Overall, this book helped me to understand the Soviet scientific milieu much better, and I'll be consulting this review frequently to help me contextualize the writings of Soviet psychologists at different points. It has already helped me to better understand the context behind a book I reviewed recently. If you're interested in Soviet science, trying to understand Soviet psychology's development, or just interested in the dangers of partisan science, definitely pick it up.

(catching up)

I haven't blogged in a few weeks due to the semester break, but I've been reading steadily and am planning to post a few reviews over the next week. As you might expect, these readings will primarily have to do with Soviet psychology and the Soviet milieu that impacted it. These will include:

  • Krementsov's Stalinist Science
  • Rosenthal's New Myth, New World: From Nietzsche to Stalinism
  • Brozek and Slobin's 1972 collection Psychology in the USSR: An Historical Perspective, consisting of translations of articles written by Soviet psychologists to commemorate the Revolution's 50th anniversary in 1967
  • Rahmani's 1973 overview, Soviet Psychology
  • Lewin's A Dynamic Theory of Personality.
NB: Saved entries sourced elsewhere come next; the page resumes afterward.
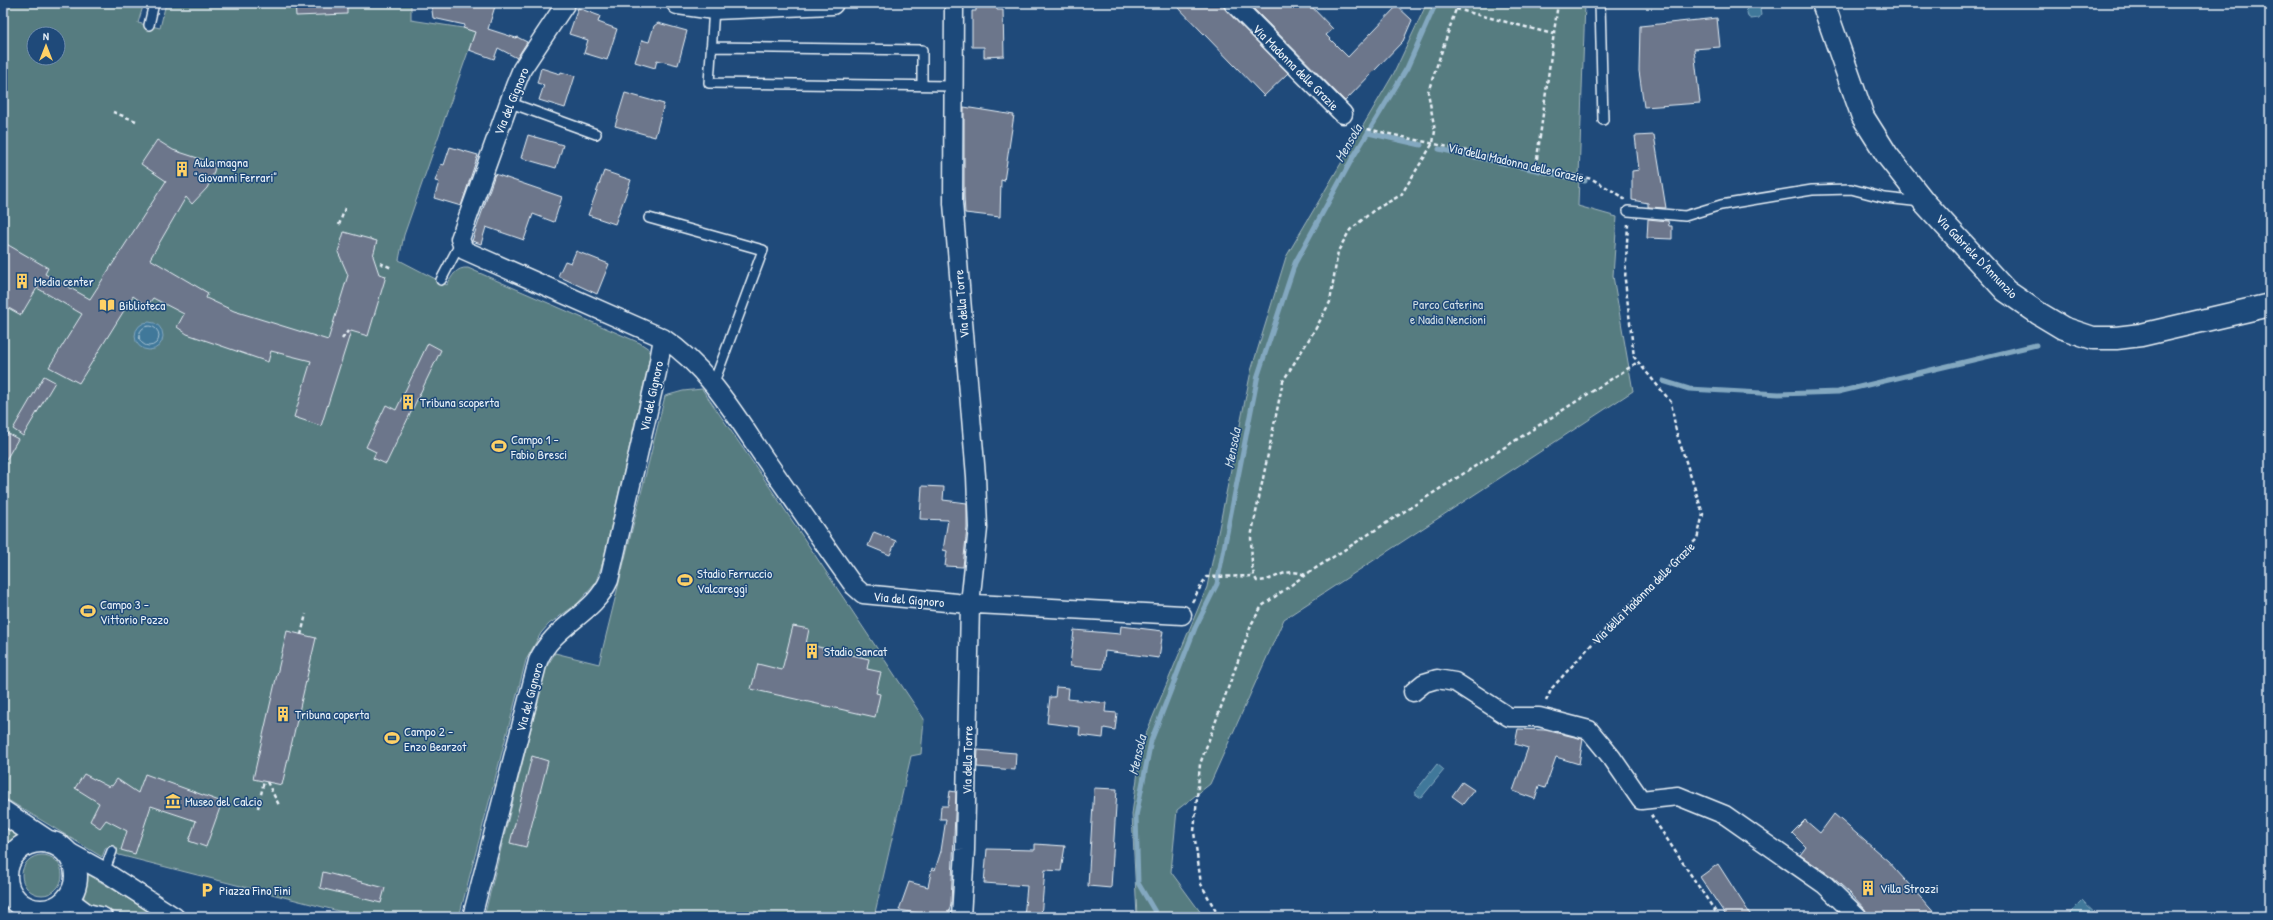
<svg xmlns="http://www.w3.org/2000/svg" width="2273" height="920" font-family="'Patrick Hand',sans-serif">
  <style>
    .green { fill: #577b80; stroke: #a0b6bc; fill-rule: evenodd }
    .water { fill: #40789a; stroke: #83a8c0 }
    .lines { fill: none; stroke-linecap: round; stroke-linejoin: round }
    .shore { stroke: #a5c1d2; stroke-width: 1 }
    .stream { stroke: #83a8c0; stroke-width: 5 }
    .building { fill: #6c768b; stroke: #e8f1f8 }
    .service-casing { stroke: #e8f1f8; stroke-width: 12 }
    .minor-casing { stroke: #e8f1f8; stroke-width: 21 }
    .tertiary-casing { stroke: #e8f1f8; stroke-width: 25 }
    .secondary-casing { stroke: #e8f1f8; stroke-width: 25 }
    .path { stroke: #e8f1f8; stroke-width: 2.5; stroke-dasharray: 4 3; stroke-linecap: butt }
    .service { stroke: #1f4a7a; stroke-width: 9 }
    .minor { stroke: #1f4a7a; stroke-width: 18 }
    .tertiary { stroke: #1f4a7a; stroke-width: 22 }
    .secondary { stroke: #1f4a7a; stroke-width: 22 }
    .labels { text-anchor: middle; stroke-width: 3; stroke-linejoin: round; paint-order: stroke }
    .street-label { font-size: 13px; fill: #e8f1f8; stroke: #1f4a7a }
    .poi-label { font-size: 13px; fill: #e8f1f8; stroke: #1f4a7a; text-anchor: start }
    .park-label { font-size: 13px; fill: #d2dfe6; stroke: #1f4a7a }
    .water-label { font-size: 14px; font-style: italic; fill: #cfdfea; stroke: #1f4a7a }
  </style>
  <rect width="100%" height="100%" fill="#1f4a7a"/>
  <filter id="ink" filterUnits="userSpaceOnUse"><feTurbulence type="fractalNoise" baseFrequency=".025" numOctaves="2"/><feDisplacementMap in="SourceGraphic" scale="8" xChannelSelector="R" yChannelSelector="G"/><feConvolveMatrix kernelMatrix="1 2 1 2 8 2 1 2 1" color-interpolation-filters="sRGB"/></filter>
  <g filter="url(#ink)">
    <!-- green -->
    <path class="green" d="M3,3H144L138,23L160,28L166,3H411V20L463,28L475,32L404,235L399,260L447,285C452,276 456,267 468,268L640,343L649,349L650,357L603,562L595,584L577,604L549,624L541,633L526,660L459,917H362L119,855L106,847L102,857L3,797ZM34,34H58V58H34Z
      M1427,3H1585L1578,206L1617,217L1613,276L1633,391L1284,619L1210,784L1177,810L1171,872L1204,917H1137L1132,814L1142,743L1207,587L1251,371L1286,257L1394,73Z
      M702,389L769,486L924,719L921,754L911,756L874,917H484L546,668L555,653L599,664L665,396L683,391Z
      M3,826L21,838L14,842L3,855Z
      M22 875a20 20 0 1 1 40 0a20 20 0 1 1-40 0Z
      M84,872L159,917H137L84,905Z"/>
    <!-- water -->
    <path class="water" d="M1745,3H1759L1761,15L1759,18L1751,19L1748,17Z
      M135 336a14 14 0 1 1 28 0a14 14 0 1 1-28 0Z
      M1437,764L1444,770L1421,798L1414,793Z
      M2082,901L2099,917H2073L2069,914Z"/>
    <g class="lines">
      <!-- shore -->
      <path class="shore" d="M139 336a10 10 0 1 1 20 0a10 10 0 1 1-20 0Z"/>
      <!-- stream -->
      <path class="stream" d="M1368,133L1421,145
        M1439,149L1585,181
        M1663,381L1689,389L1779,394L1838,392L2036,345
        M1158,917L1138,883L1136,816L1151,741L1195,628L1217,584L1258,375L1295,263L1352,159L1407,68L1436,3"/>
    </g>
    <!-- building -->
    <path class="building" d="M295,3H347V14L296,16Z
      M431,3H496L488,29L516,38L517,37L527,42L517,58L498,48L494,59L469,50L475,32L463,28L465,25L433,18Z
      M976,3H996L997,10H1003L1004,56L984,57V47H972V11H976Z
      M1174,3H1223L1226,10L1288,73L1264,96Z
      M1248,3H1308L1333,29L1326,35L1348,57L1397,6L1412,20L1403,41L1345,101Z
      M578,8L600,16L598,22L617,29L607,60L584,53L588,40L569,34Z
      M1717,18L1720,47L1694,49L1700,103L1644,107L1639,71L1640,26Z
      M658,23L687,31L678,65L657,60L655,68L635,62L642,40L649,42L654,26Z
      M541,68L560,74L561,72L575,76L565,108L539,100L544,85L537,83Z
      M625,93L664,104L655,137L615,126Z
      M964,107L1014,115L1004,181L1001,180L1000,217L965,213L964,196Z
      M528,135L563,145L556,168L521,158Z
      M1654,135L1666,208L1648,207V203L1632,200V171L1639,170L1635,136Z
      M157,140L173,150L216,164L212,178L207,188L192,204L186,197L150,259L208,293L206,298L234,311L328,340L348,275L338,252L344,232L377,241L373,256L379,274L386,276L368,336L351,331L321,426L294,417L311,361L271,351L268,362L187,334L177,327L184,314L153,298L147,306L133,296L79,383L49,367L82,314L37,288L21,315L3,305V242L48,268L45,274L90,299L166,181L141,164Z
      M450,147L478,155L461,206L434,198L439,182L435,181L441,164L444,165Z
      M604,171L631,180L615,224L588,215Z
      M495,174L562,197L554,222L533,214L524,240L486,227L481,244L472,241Z
      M1648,219L1668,221L1669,226H1672V239L1647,238Z
      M576,251L609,264L597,294L558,276L565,261L571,263Z
      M428,343L441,350L386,464L373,458L376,452L366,447L386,405L396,410Z
      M44,376L55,382L23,436L13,429Z
      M3,431L18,439L3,465Z
      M922,486L944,487L943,500L967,503V528L963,567L945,566L947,551L943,550L948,520L920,519Z
      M874,532L896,541L890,555L868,546Z
      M793,626L809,629L806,644L869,659L867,669L881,672L876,693L880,694L875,717L751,689L758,664L782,670Z
      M1121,626L1163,631L1159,658L1105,651L1103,669L1070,666L1074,630L1120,634Z
      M287,631L316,638L282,785L253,779Z
      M1056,687L1069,688L1068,699L1106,703L1105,712L1117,713L1115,730L1104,728L1103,738L1079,735L1080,727L1047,723L1050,697H1055Z
      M1518,729L1545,730L1583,739L1579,764L1556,757L1545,788L1539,786L1535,799L1513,791L1528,748L1515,744Z
      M978,750L1016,753L1015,770L977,767Z
      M532,756L548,761L526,847L510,843Z
      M84,774L109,787L110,785L112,786L117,779L138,793L145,774L222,802L206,847L189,841L196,821L151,806L135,854L121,850L127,831L106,820L100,828L90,821L99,803L75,788Z
      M1462,782L1474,790L1463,804L1452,796Z
      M1094,788L1117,789L1111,888L1088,886Z
      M950,791L956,792L951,903L948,917H926L917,913L899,910L909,882L928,887L932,868L935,870L941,851L946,819H940L941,806H948Z
      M1834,814L1888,861L1938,917H1868L1865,909L1850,893L1831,876L1800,855L1806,847L1792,833L1805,820L1820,833Z
      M1035,844L1065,846L1061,871L1045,870L1041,917H1024L1027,886L984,883L987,849L1035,850Z
      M1718,864L1752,917H1727L1700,877Z
      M323,872L385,888L381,903L320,888Z"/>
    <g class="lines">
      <!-- service casing -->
      <g class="service-casing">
        <path id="service" d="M1600,3L1603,120
          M714,8L709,83L952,86
          M149,25L154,3
          M711,47L922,50V85
          M508,102L596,134
          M1628,211L1685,216L1721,205L1812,190L1851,189L1885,198L1922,202
          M649,218L763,250L713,385
          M441,280L460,244
          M104,872L112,851"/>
      </g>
      <!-- minor casing -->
      <g class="minor-casing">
        <path id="minor" d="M566,3L522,69L515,86L460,239L464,250L663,338C707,367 734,413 763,456C793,499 823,543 854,586L863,594L957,603L1182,615
          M954,3L953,203L976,476L978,528L970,604L965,850L961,917
          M1233,3L1343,114
          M1413,692L1424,683L1437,679L1455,682L1509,717H1539L1589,730L1612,758L1641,800L1678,796L1725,815L1825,885L1858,917
          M65,850L105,872L175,917
          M68,899L87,913L103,917
          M472,917L538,661C553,625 594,615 609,580L657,372L663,338"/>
      </g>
      <!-- tertiary casing -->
      <g class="tertiary-casing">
        <path id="tertiary" d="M678,3L714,8L832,3
          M1823,3L1863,117L1887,155L1925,203L2006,291L2038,313L2063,328L2093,338H2116L2141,335L2270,305"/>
      </g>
      <!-- secondary casing -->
      <g class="secondary-casing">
        <path id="secondary" d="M3,812L48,842
          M6 876a35 35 0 1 1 70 0a35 35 0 1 1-70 0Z"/>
      </g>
      <!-- path -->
      <path class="path" d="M1456,9L1553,34
        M113,112L136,121
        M1354,126L1592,179L1623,197L1624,200
        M1536,166L1558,3
        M339,225L345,208
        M380,263L392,268
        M342,339L348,331
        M3,483L6,485
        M1305,575C1284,566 1277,581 1257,581L1254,576L1252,565L1251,537L1283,381L1316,328L1330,302L1338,251L1350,230L1374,210L1401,195L1433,143L1435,131L1428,92L1458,3
        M1192,602L1206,577L1254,576
        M301,635L306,614
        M1546,701L1552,688L1612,622L1697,539L1703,514L1676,431L1671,402L1634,357L1625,280L1628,224
        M267,782L279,805
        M258,808L264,781
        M1651,815L1719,917
        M3,910L5,917
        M1219,917L1201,884L1194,832L1200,764L1252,623L1262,606L1305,575L1638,362"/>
      <!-- service -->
      <use href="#service" class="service"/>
      <!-- minor -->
      <use href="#minor" class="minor"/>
      <!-- tertiary -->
      <use href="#tertiary" class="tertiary"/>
      <!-- secondary -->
      <use href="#secondary" class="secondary"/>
    </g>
  </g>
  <!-- icons -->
  <defs>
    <g id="building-bare" transform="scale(1.2)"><path d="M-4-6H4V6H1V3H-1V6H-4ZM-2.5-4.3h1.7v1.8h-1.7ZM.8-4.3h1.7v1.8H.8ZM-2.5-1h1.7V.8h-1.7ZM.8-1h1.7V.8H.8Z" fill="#ffd166" stroke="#1f4a7a" stroke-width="2.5" paint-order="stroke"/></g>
    <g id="library-bare" transform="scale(1.2)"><path d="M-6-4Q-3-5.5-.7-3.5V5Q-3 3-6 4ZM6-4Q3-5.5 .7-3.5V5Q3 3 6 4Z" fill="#ffd166" stroke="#1f4a7a" stroke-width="2.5" paint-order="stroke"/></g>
    <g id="stadium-bare" transform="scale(1.2)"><path d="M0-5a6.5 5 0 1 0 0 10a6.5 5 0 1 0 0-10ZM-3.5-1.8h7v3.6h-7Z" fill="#ffd166" stroke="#1f4a7a" stroke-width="2.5" paint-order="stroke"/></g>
    <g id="museum-bare" transform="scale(1.2)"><path d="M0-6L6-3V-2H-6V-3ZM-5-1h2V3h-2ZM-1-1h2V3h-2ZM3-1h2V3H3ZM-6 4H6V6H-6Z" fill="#ffd166" stroke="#1f4a7a" stroke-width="2.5" paint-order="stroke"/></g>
    <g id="parking-bare" transform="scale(1.2)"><path d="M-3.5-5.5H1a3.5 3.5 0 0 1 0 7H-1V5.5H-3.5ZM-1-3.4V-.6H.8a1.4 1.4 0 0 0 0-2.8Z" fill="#ffd166" stroke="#1f4a7a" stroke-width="2.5" paint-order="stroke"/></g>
  </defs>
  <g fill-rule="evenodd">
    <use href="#building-bare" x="182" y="169"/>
    <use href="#building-bare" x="22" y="281"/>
    <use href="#library-bare" x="107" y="305"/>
    <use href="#building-bare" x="408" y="402"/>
    <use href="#stadium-bare" x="499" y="446"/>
    <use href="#stadium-bare" x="685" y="580"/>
    <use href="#stadium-bare" x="88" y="611"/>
    <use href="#building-bare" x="812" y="651"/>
    <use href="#building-bare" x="283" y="714"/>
    <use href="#stadium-bare" x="392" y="738"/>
    <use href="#museum-bare" x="173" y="801"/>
    <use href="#building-bare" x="1868" y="888"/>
    <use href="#parking-bare" x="207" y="890"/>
  </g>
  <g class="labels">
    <!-- street labels -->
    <g class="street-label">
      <text transform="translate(1296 67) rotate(45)" y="5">Via Madonna delle Grazie</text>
      <text transform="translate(511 101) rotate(-68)" y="5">Via del Gignoro</text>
      <text transform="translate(1516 162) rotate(13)" y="5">Via della Madonna delle Grazie</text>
      <text transform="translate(1977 256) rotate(46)" y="5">Via Gabriele D'Annunzio</text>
      <text transform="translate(961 304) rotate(-95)" y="5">Via della Torre</text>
      <text transform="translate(651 396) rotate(-78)" y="5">Via del Gignoro</text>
      <text transform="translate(1643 593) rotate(-45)" y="5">Via della Madonna delle Grazie</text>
      <text transform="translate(909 599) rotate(5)" y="5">Via del Gignoro</text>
      <text transform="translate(529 697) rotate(-75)" y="5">Via del Gignoro</text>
      <text transform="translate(967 760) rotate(-89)" y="5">Via della Torre</text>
    </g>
    <!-- poi labels -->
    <g class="poi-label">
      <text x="194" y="167">Aula magna<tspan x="194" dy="15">"Giovanni Ferrari"</tspan></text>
      <text x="34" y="286">Media center</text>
      <text x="119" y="310">Biblioteca</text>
      <text x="420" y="407">Tribuna scoperta</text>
      <text x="511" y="444">Campo 1 -<tspan x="511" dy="15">Fabio Bresci</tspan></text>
      <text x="697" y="578">Stadio Ferruccio<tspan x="697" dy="15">Valcareggi</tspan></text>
      <text x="100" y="609">Campo 3 -<tspan x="100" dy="15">Vittorio Pozzo</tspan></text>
      <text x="824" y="656">Stadio Sancat</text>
      <text x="295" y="719">Tribuna coperta</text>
      <text x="404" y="736">Campo 2 -<tspan x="404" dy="15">Enzo Bearzot</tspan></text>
      <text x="185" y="806">Museo del Calcio</text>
      <text x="1880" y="893">Villa Strozzi</text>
      <text x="219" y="895">Piazza Fino Fini</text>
    </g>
    <!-- park labels -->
    <g class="park-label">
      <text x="1448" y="309">Parco Caterina<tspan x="1448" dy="15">e Nadia Nencioni</tspan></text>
    </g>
    <!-- water labels -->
    <g class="water-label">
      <text transform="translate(1348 143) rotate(-60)" y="5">Mensola</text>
      <text transform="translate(1232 448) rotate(-79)" y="5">Mensola</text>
      <text transform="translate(1137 755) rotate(-77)" y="5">Mensola</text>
    </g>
  </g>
  <!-- margin -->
  <rect width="2273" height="920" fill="none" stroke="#1f4a7a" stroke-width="16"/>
  <rect x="8" y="8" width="2257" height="904" fill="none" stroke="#e8f1f8" stroke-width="1.5" filter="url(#ink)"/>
  <!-- north arrow -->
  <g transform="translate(46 46)"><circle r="19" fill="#1f4a7a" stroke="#6f8dac"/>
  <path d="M0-3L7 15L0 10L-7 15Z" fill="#ffd166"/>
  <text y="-6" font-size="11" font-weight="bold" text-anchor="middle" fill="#e8f1f8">N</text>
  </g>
</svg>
Lewin, who corresponded with Vygotsky and sent his students to work with the Vygotsky Circle, published this book in 1935, the year after Vygotsky's death.
Meanwhile I'm plowing through Cole & Maltzman's mammoth 1969 collection A handbook of contemporary Soviet psychology. It'll take a few more days to get through, even though I'm reading opportunistically. It's all fascinating, and I'll try to make the book reviews fascinating too.